1st Dandenong Stingrays
Dandenong Stingrays are arguably the most consistent team across the board, without a distinct strength, but very few weaknesses.
They have talented players in the defence, through the middle and up forward, and work well as a cohesive unit, particularly at Shepley Oval.
Their top prospect for this year’s draft is Josh Battle, a key forward who is the smartest tall in the draft, and an accurate set shot for goal.
Roving around his feet is Sam Fowler, a dangerous goal sneak who has gained more midfield minutes lately and is adding an extra string to his bow.
Chuck in bottom-ager Tom De Koning and they have more than enough targets up forward that can kick a big score.
In the midfield, Myles Poholke is the man to watch, with plenty of eyes set to be on him this finals series.
An inside midfielder who can impact the scoreboard, Poholke is in great form and primed for a big finals series.
Joining him in the middle are over-agers Thomas Glen and Tom Jok, both of whom can win the footy, with Glen a consistent ball winner, while Jok has the evasion to do the unthinkable.
Looking down back, Bailey Morrish and Reece Piper are the players chosen to move the ball in transition and are among a list of names on recruiter’s lists given their impressive seasons.
Dandenong Stingrays fans can also enjoy some of the country’s most talented bottom-agers with Hunter Clark, Aaron Darling, Luke Davies-Uniacke and Oscar Clavarino named in the Level Two AFL Academy squad with De Koning.
In terms of premiership credentials, in the discussion of “contender or pretender”, I rate Dandenong third overall behind the Bushrangers and Dragons when teams are at full strength and therefore are truly a “contender”.
The aspect I like most about Dandenong is they do not rely on their top-age talent, nor do they have a star they need to rely on.
They have players across the ground that can play their role and in finals this is often what can get the job done.
I would be very surprised not to see them featuring in at least the preliminary finals this year.
Overall, I think they have a solid chance at taking out the premiership, but will be tested in the first final to see exactly where they are at in 2016.A
2nd Geelong Falcons
Geelong Falcons are a perennial finals team that seem to make top four before falling ahead of the big dance.
In 2013, their star studded team filled with would-be AFL players Lewis Taylor, Paddy McCartin, Hugh Goddard, Jackson Nelson, Darcy Lang and Darcy Gardiner was unable to get the job done.
Since then they have continually pushed teams throughout the year, but travel, or ultimately the fresher metropolitan teams have caught up with them.
In 2016, Geelong have been the pace setters from the get-go and until last round held pole position for most of the season.

DATA SECTION:
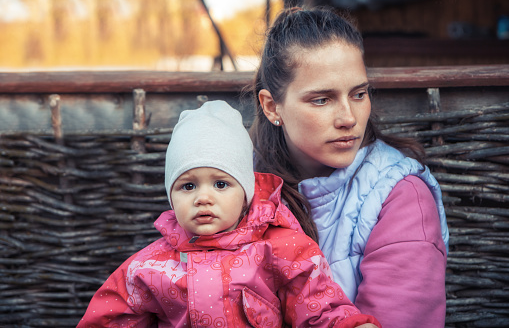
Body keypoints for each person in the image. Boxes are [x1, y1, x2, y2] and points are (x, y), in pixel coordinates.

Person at [78, 100, 381, 327]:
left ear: (246, 193)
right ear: (170, 196)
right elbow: (112, 316)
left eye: (221, 184)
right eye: (187, 186)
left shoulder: (280, 249)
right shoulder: (149, 267)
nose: (203, 198)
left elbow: (317, 305)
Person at [248, 7, 450, 328]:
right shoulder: (233, 185)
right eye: (322, 99)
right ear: (272, 107)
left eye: (359, 94)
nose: (349, 119)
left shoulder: (401, 198)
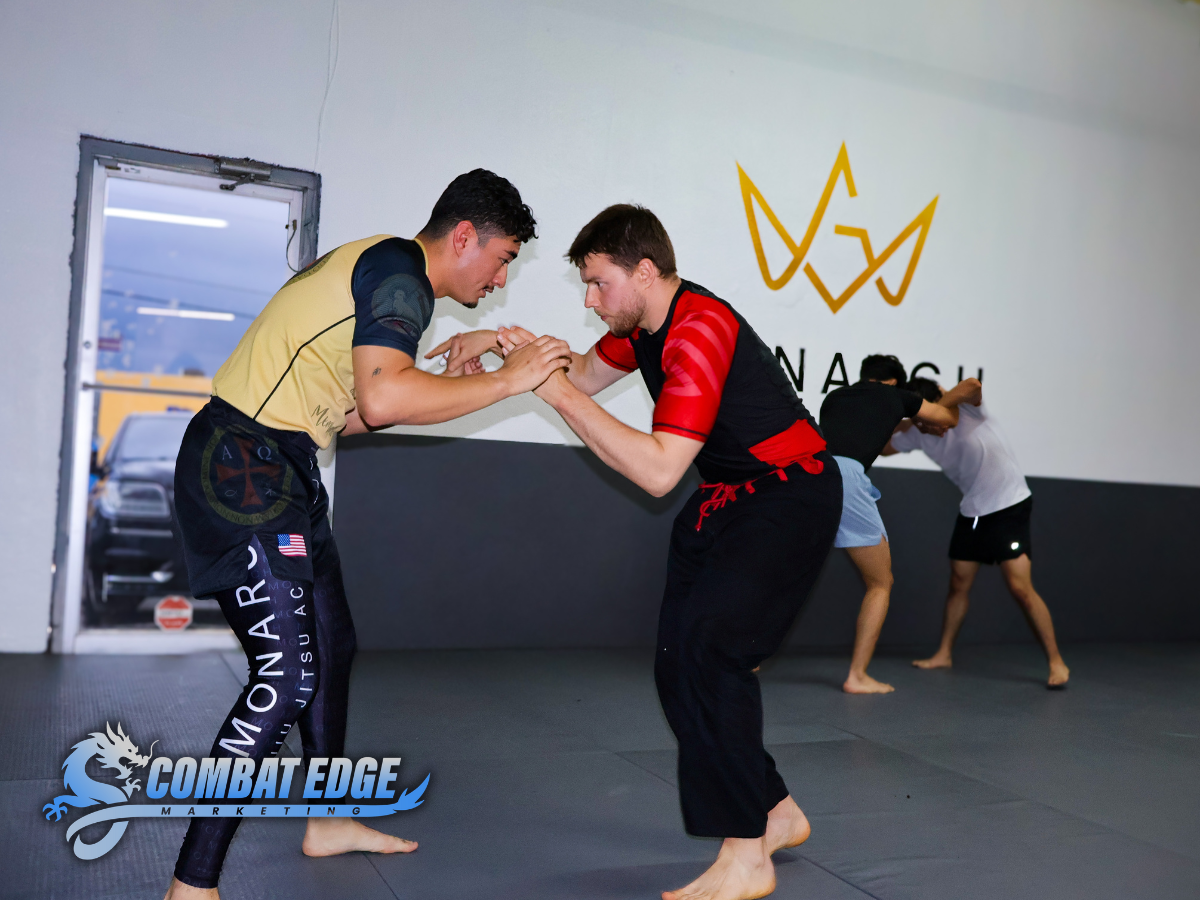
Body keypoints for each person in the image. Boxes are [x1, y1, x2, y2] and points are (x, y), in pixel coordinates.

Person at [165, 169, 571, 899]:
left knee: (332, 642)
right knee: (286, 678)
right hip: (243, 466)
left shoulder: (386, 268)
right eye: (504, 257)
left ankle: (325, 820)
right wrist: (509, 380)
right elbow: (385, 401)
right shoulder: (400, 275)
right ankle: (192, 884)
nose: (502, 278)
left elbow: (350, 415)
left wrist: (469, 375)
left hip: (282, 463)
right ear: (465, 236)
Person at [498, 204, 841, 900]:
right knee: (676, 664)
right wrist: (511, 359)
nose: (591, 303)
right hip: (730, 500)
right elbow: (583, 376)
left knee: (714, 650)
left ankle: (746, 857)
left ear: (645, 272)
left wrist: (553, 388)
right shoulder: (645, 327)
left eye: (598, 285)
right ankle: (774, 812)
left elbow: (657, 472)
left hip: (788, 495)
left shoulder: (699, 329)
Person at [884, 376, 1069, 688]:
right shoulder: (917, 431)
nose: (930, 430)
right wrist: (898, 424)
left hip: (1010, 505)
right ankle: (944, 653)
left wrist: (938, 411)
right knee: (958, 584)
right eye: (923, 423)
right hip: (973, 510)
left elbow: (972, 384)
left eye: (931, 422)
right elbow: (884, 449)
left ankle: (1057, 662)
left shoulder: (969, 411)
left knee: (1021, 587)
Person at [819, 357, 980, 694]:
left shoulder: (834, 398)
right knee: (880, 582)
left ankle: (750, 654)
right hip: (848, 479)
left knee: (788, 569)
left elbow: (874, 438)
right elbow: (948, 416)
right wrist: (938, 401)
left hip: (809, 476)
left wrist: (904, 424)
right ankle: (858, 676)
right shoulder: (896, 397)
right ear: (893, 382)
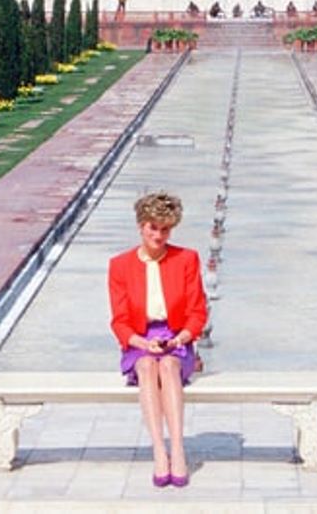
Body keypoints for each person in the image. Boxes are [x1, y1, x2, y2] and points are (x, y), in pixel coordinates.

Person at [109, 191, 207, 488]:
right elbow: (120, 321)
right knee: (148, 368)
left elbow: (197, 313)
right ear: (141, 227)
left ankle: (177, 449)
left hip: (176, 339)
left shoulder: (186, 259)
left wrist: (179, 340)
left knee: (167, 367)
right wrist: (141, 343)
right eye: (153, 227)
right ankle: (158, 451)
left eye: (165, 229)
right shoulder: (120, 265)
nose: (159, 235)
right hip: (139, 341)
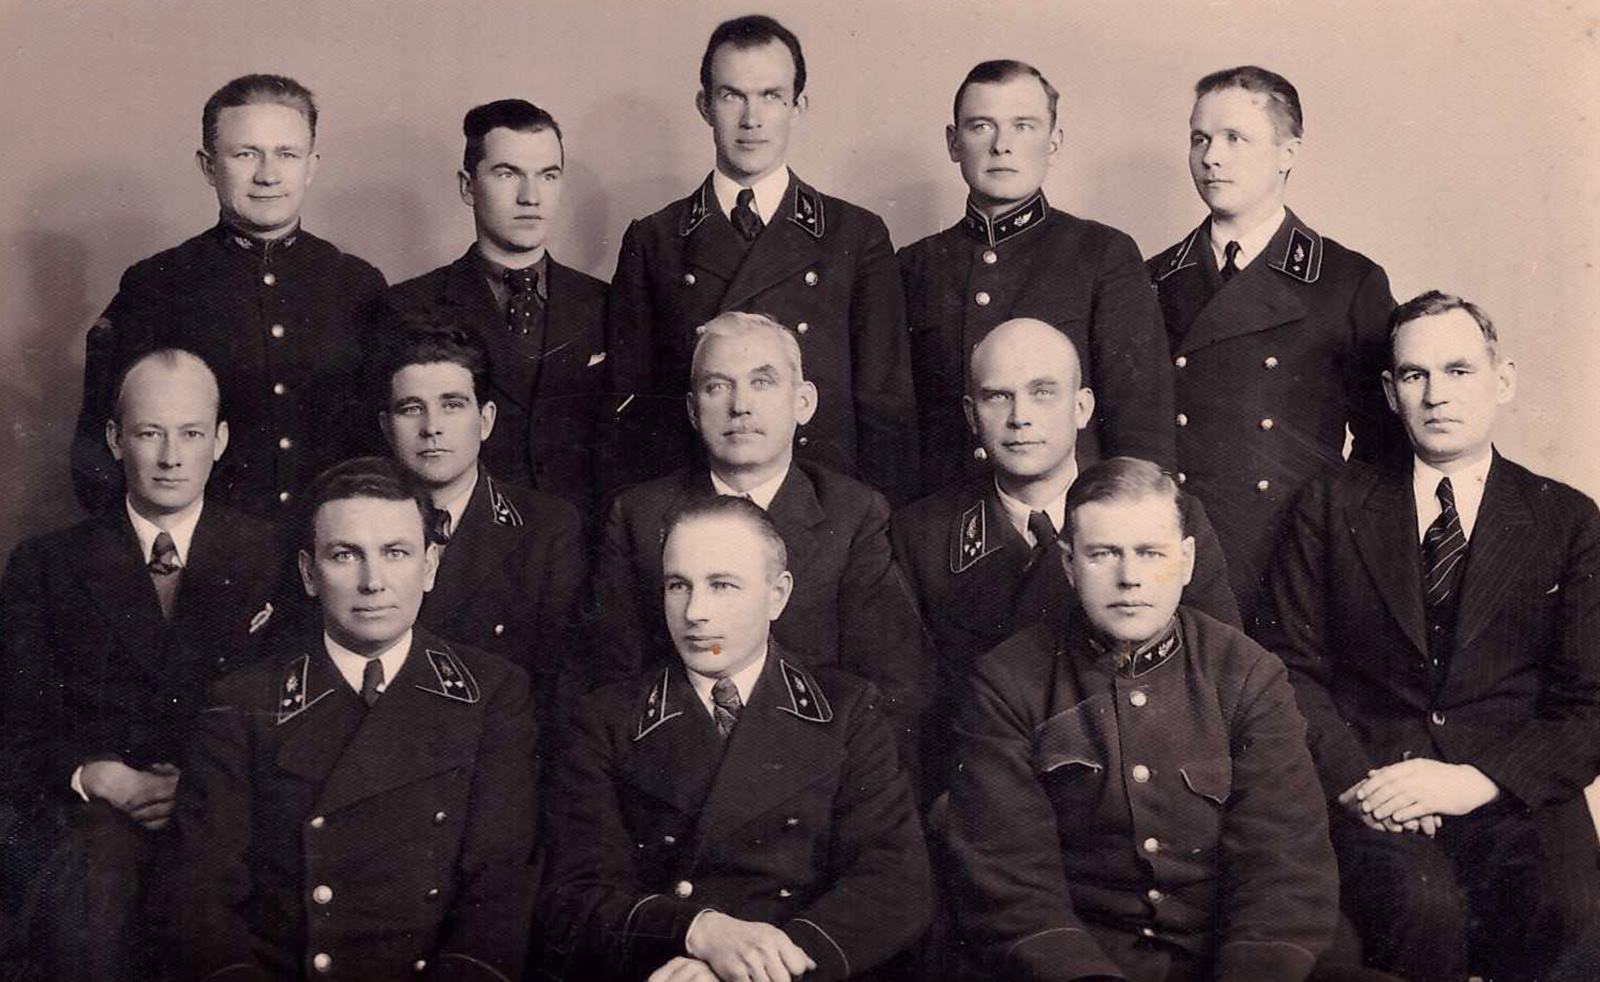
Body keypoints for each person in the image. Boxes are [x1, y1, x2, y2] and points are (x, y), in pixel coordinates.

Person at [1263, 291, 1600, 982]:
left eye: (1459, 370)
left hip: (1512, 788)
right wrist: (1358, 785)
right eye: (1415, 375)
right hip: (1377, 783)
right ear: (1391, 393)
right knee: (1419, 909)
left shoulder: (1567, 520)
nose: (1437, 394)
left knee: (1572, 909)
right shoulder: (1330, 505)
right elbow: (1289, 669)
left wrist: (1478, 781)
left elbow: (1591, 705)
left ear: (1502, 380)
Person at [947, 457, 1361, 982]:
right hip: (1088, 960)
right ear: (1069, 565)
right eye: (1104, 554)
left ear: (1186, 562)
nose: (1130, 578)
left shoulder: (1248, 674)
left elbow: (1283, 867)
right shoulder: (1009, 682)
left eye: (1150, 553)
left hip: (1236, 955)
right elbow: (1014, 888)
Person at [153, 456, 538, 982]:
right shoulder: (242, 703)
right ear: (309, 573)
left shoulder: (493, 693)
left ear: (430, 566)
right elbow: (200, 901)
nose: (373, 582)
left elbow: (500, 893)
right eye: (345, 555)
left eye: (395, 553)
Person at [540, 495, 931, 982]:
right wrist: (699, 931)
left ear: (777, 595)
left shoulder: (846, 709)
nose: (695, 612)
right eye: (678, 585)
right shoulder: (606, 718)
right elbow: (576, 895)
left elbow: (895, 881)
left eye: (722, 585)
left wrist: (753, 965)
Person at [0, 349, 281, 982]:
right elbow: (16, 729)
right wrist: (98, 776)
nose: (171, 456)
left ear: (220, 441)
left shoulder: (272, 554)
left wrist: (203, 785)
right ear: (114, 439)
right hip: (96, 826)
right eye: (150, 433)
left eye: (191, 434)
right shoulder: (46, 565)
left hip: (234, 812)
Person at [891, 318, 1236, 801]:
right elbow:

PROBLEMS TO SOLVE:
1. Reproduce the finals preview word for word, starting with "Roving around his" and going on through "a big score.".
2. Write the next part of the finals preview, picking up after its last sentence about Geelong.
The entries are separate from the finals preview.

TASK-BY-TASK OUTPUTS:
1.
Roving around his feet is Sam Fowler, a dangerous goal sneak who has gained more midfield minutes lately and is adding an extra string to his bow.
Chuck in bottom-ager Tom De Koning and they have more than enough targets up forward that can kick a big score.

2.
After losing AIS Academy member and talented running defender Alex Witherden for the year early, the Falcons have made do since and have racked up the victories.
The biggest query on them is the fact that they lacked Vic Country representatives for the most part and therefore were close to full-strength beating understrength sides.
However, the experience as a cohesive unit should not be understated, with a number of players to watch in the finals series.
James Worpel is one name that will be on every recruiter’s list for the 2017 draft.
Worpel was recently added to the AFL Academy Level Two squad after missing selection the year before.
The rugged inside midfielder has a fearless approach to the way he plays his football and he has fantastic goal sense as well.
James Henry is an interesting prospect to keep an eye on, with the tall midfielder a smooth mover with a booming kick.
To me he seems like a barometer and when he is up and going, so is the rest of the side.
He is surrounded in the midfield by reliable, consistent midfielders including Max Augerinos, Mitch Diamond, Jack Blood and Cassidy Parish.
With two strong contested marks up forward in Zachary Zdybel and Brett Blair, and the monster that is Sean Darcy in the middle, Geelong’s best chance of winning the premiership in 2016 is possession football.
They keep hold of it and give their forwards a chance of marking it and they will go a long way to winning the game.
Other names draft watchers should look out for are Patrick Killen, Harry Benson and Lockey McCartney, all of whom can impact on their day.
In terms of whether they could win it, I do feel a lot would need to go their way.
Firstly stay injury free and then play possession football to stop stronger opposition midfields dominating the game and putting their defence under siege.
The Falcons’ forward line and run are amongst their strengths, backing themselves to take the game on and get it forward.
If they can give their forwards opportunities they will be a good chance, but they will need to be at their best against strong first-choice midfields, particularly in the top five sides.
3rd North Ballarat Rebels
North Ballarat Rebels are a side that at full strength have the capability to beat anyone.
While they do not have the star key position posts of other sides, they have a shared contribution from players around the field that chip in and hit the scoreboard.
Their midfield is first class with the likes of possible number one pick Hugh McCluggage, inside bull Willem Drew and the underrated Callan Wellings.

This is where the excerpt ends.